School of Biotechnology, East China University of Science and Technology, Shanghai 200237, China.
Biochem Biophys Res Commun. 2012 Mar 2;419(1):99-103. doi: 10.1016/j.bbrc.2012.01.138. Epub 2012 Feb 4.
Many non-synonymous SNPs (nsSNPs) are associated with diseases, and numerous machine learning methods have been applied to train classifiers for sorting disease-associated nsSNPs from neutral ones. The continuously accumulated nsSNP data allows us to further explore better prediction approaches. In this work, we partitioned the training data into 20 subsets according to either original or substituted amino acid type at the nsSNP site. Using support vector machine (SVM), training classification models on each subset resulted in an overall accuracy of 76.3% or 74.9% depending on the two different partition criteria, while training on the whole dataset obtained an accuracy of only 72.6%. Moreover, the dataset was also randomly divided into 20 subsets, but the corresponding accuracy was only 73.2%. Our results demonstrated that partitioning the whole training dataset into subsets properly, i.e., according to the residue type at the nsSNP site, will improve the performance of the trained classifiers significantly, which should be valuable in developing better tools for predicting the disease-association of nsSNPs.

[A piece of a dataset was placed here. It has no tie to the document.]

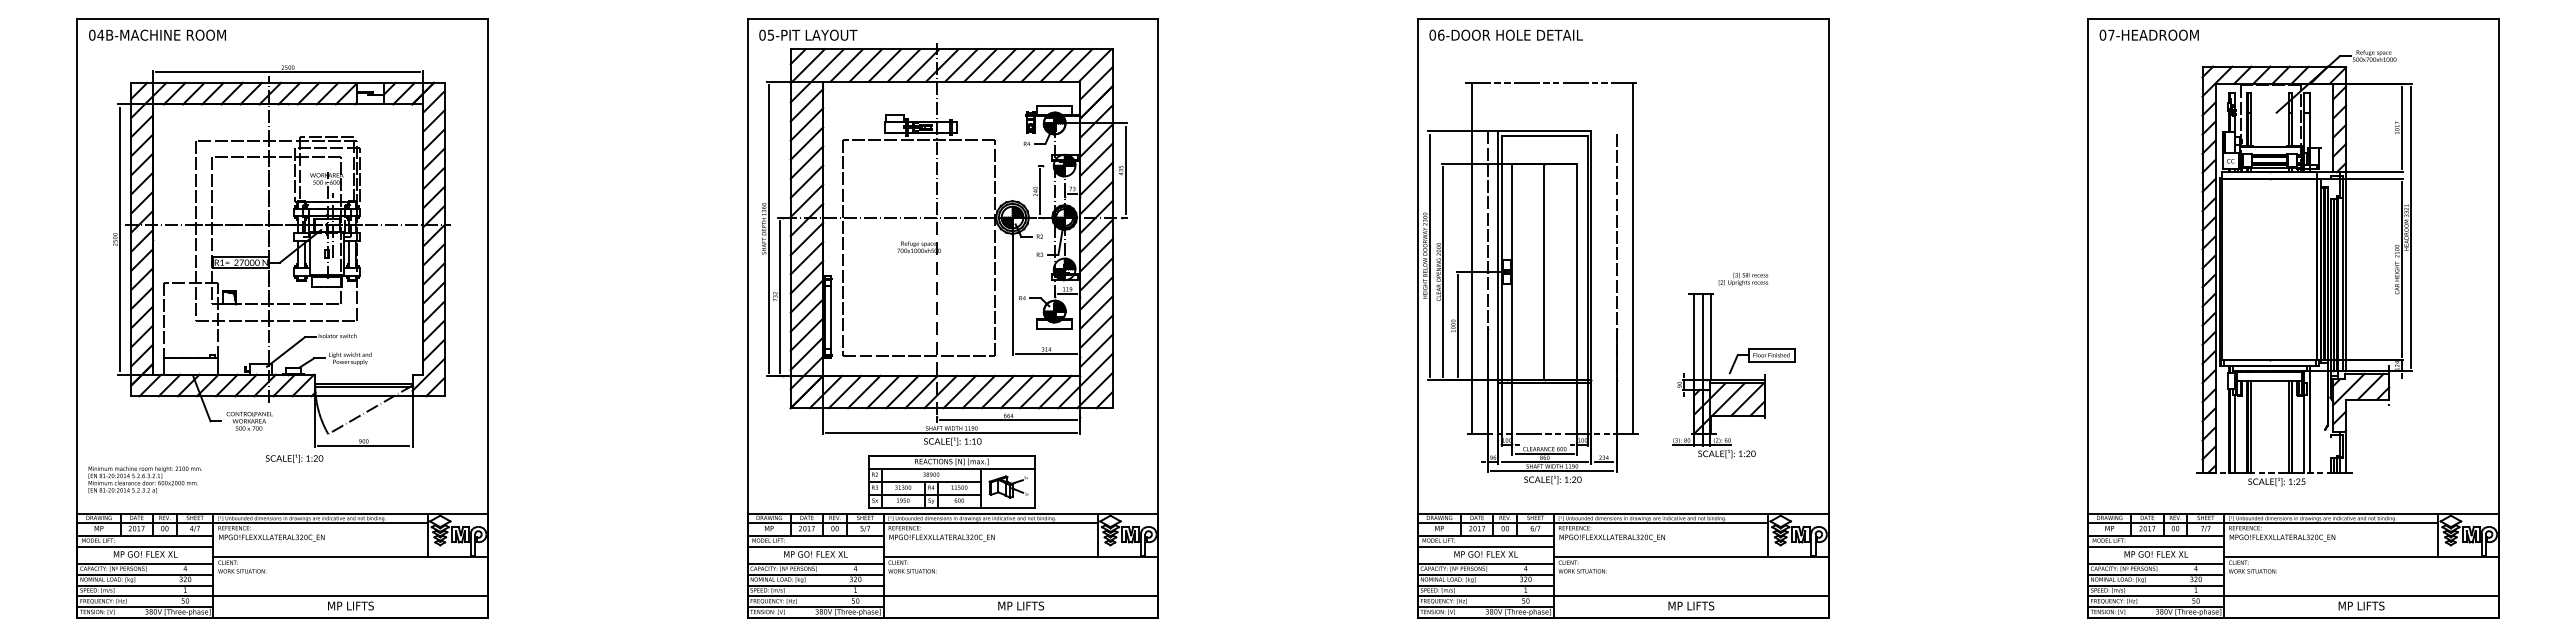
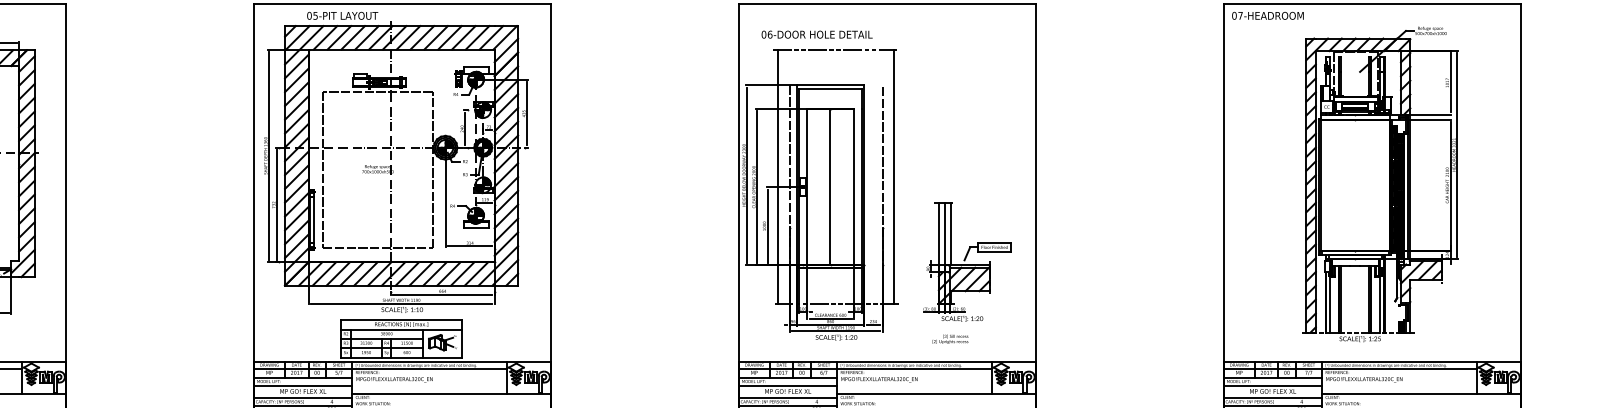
text: (808, 34) -> (342, 15), moved
text: (1505, 34) -> (816, 34), moved
text: (1743, 278) -> (950, 338), moved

许多非同义 SNP(nsSNP)与疾病相关,许多机器学习方法已被应用于训练分类器,以将与疾病相关的 nsSNP 与中性 SNP 区分开来。不断积累的 nsSNP 数据使我们能够进一步探索更好的预测方法。在这项工作中,我们根据 nsSNP 位点的原始或取代氨基酸类型,将训练数据分为 20 个子集。使用支持向量机(SVM),在每个子集中训练分类模型,得到的整体准确率分别为 76.3%或 74.9%,这取决于两种不同的分区标准,而在整个数据集上训练的准确率仅为 72.6%。此外,我们还将数据集随机分为 20 个子集,但相应的准确率仅为 73.2%。我们的结果表明,将整个训练数据集适当地划分为子集,即根据 nsSNP 位点的残基类型,将显著提高训练分类器的性能,这对于开发更好的预测 nsSNP 疾病相关性的工具应该是有价值的。